Published January 22, 2018 This content is archived.
Lake effect snowfall is one of nature’s greatest snow machines: It happens when cold winds flow over warmer water, giving rise to intense bands of precipitation that can dump several feet of snow on a single location in hours or days.
A new UB study aims to learn more about this phenomenon, which has sired some of the Great Lakes region’s most epic weather events — including a 2014 storm that buried parts of Western New York under 7 feet of snow.
The ultimate goal of the research is to understand whether lake effect snow will become more frequent or intense in coming decades as the Earth warms.
“Our objective is to investigate what lake effect snow did in the past so we can do a better job of predicting how it will behave in the future,” says Elizabeth K. Thomas, assistant professor of geology, College of Arts and Sciences. “There was a time about 10,000 years ago when temperatures in the Northern Hemisphere were about 1 degree Celsius warmer than pre-industrial times.

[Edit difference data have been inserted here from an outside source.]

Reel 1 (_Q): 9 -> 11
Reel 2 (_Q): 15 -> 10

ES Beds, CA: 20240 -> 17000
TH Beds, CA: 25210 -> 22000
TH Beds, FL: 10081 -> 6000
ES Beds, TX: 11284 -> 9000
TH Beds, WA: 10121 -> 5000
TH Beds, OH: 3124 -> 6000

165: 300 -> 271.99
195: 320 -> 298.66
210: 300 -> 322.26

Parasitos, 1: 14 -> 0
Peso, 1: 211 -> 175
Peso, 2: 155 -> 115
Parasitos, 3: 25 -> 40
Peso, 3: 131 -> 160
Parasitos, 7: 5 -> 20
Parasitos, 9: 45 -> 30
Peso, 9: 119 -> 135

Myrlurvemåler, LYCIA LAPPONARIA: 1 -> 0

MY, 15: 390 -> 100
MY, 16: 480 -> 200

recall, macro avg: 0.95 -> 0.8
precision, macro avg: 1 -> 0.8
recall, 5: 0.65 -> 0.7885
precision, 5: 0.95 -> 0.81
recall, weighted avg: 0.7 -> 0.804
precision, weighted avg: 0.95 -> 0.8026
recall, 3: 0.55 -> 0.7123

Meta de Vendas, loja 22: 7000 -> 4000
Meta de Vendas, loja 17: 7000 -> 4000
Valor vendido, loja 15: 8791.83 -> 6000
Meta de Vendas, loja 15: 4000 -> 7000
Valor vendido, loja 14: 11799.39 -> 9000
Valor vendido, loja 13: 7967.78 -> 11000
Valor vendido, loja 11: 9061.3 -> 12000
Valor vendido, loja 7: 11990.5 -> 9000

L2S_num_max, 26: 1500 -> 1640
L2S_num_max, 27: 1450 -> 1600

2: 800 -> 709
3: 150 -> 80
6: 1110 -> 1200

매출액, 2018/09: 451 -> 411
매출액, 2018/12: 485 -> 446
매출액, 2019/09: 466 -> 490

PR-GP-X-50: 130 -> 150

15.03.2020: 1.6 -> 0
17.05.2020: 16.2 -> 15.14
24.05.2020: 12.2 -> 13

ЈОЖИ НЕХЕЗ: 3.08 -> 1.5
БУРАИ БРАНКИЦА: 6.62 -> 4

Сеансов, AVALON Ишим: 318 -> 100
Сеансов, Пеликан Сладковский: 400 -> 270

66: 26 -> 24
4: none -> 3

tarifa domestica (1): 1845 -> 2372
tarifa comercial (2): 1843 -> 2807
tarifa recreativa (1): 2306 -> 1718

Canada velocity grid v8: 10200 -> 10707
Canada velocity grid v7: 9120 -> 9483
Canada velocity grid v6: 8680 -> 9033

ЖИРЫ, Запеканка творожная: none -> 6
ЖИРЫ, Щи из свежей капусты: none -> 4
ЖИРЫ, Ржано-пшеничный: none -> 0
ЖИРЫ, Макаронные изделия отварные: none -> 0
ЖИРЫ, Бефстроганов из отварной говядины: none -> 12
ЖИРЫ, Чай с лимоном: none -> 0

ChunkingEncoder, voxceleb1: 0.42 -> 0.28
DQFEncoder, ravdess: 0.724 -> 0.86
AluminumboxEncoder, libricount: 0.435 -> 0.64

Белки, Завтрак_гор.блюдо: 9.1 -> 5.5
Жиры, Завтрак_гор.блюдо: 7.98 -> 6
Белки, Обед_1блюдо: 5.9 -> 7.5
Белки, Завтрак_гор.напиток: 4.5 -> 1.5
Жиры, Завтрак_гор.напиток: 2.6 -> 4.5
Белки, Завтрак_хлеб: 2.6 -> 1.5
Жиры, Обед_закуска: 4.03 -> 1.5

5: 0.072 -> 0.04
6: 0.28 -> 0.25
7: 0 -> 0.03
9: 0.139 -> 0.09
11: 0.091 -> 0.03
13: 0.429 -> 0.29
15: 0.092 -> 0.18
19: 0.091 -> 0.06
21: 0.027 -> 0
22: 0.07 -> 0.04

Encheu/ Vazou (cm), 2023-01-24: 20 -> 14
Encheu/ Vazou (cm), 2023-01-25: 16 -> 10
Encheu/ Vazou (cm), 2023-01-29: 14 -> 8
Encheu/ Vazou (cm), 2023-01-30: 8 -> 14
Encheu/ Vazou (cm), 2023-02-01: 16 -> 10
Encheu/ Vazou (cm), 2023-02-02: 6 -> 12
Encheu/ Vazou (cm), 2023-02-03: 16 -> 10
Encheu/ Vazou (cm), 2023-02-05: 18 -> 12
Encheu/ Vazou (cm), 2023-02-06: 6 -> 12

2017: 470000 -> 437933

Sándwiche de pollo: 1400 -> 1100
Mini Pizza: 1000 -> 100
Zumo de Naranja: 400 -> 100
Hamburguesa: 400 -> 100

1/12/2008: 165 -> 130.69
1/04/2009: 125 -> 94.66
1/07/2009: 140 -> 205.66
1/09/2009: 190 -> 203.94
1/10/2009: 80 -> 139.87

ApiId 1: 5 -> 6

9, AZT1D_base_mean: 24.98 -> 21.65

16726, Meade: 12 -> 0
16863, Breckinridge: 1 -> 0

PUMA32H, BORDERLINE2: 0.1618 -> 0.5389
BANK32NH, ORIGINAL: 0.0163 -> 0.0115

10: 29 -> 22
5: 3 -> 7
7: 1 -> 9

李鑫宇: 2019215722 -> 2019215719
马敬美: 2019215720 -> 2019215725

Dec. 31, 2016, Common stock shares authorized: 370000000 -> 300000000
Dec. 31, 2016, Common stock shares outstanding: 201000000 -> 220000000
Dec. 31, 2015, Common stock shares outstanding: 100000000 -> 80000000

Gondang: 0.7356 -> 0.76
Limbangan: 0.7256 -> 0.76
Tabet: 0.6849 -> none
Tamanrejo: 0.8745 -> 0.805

We are developing tools that will enable us to discover whether lake effect snowfall was heavier during this ancient period of warmth.”
The work is important because lake effect snow can be costly and dangerous to communities that lie in the path of these storms. For example, the 2014 event in Western New York killed 14 people, shut down part of the New York State Thruway and damaged hundreds of buildings.
“Accurate predictions about how lake effect snowstorms could change in frequency and magnitude could help municipalities properly prepare for future storms,” Thomas says.
Thomas’ team, including geology master’s student Megan Corcoran, intends to hunt for clues in an unexpected place: the remains of ancient leaves, which lie buried in the soil at the bottom of ponds and lakes.
The scientists will look in particular at ancient leaf waxes. Such waxes, which form a protective coating on leaves, are made from materials, including hydrogen atoms, that are derived from water found in soil or lakes.
Rain, lake effect snow and non-lake effect snow contain slightly different forms of hydrogen, so the hydrogen atoms found in ancient leaf waxes in different geographic locations could yield information on what kind of precipitation a region received in ancient times.
As Thomas explains, “Rain, lake effect snow and ‘normal’ winter snow contain different percentages of a rare, heavy form of hydrogen called deuterium. As a result, we should be able to look at the different forms of hydrogen found in ancient leaf waxes to try and determine what percentage of the precipitation in an area fell as rain, and what percentage as snow or lake effect snow, during a given period.”
The answer to these questions can help elucidate whether lake effect snowstorms were more common during times of ancient global warmth.
Thomas’ research focuses on upstate New York, one of the most notorious locations for this kind of weather event.
To gather data, Thomas and her team set up sediment traps in lakes in locations that are often in the path of lake effect snowstorms.
The first phase of the project — already underway — is to establish how the makeup of leaf waxes generated by plants today relates to precipitation trends in the study region.
Later, these data will be used as a comparison point for future research that will examine how lake effect snowfall patterns may have differed during ancient times.
The work is supported by the New York Great Lakes Protection Fund Small Grants Program, and the team plans to leverage results from the current project to seek funding to expand the research to reconstruct historical lake effect snowfall trends.
Welcome to the tradition of snow studies in Western New York. You might avail yourself of the significant collection of local data developed by Project SNOW funded by the U.S. Department of Commerce at nearby Calspan (partner in Calspan UB Research Center, CUBRC) in the 1970s. Numerous specimens of snow were acquired and analyzed, along with aircraft seeding of rising plumes over Lake Erie. Study was curtailed when local ski slope owners sued, noting re-distribution of snow from historical patterns. The Buffalo Museum of Science holds the original snowflake photo collection of Wilson Bentley.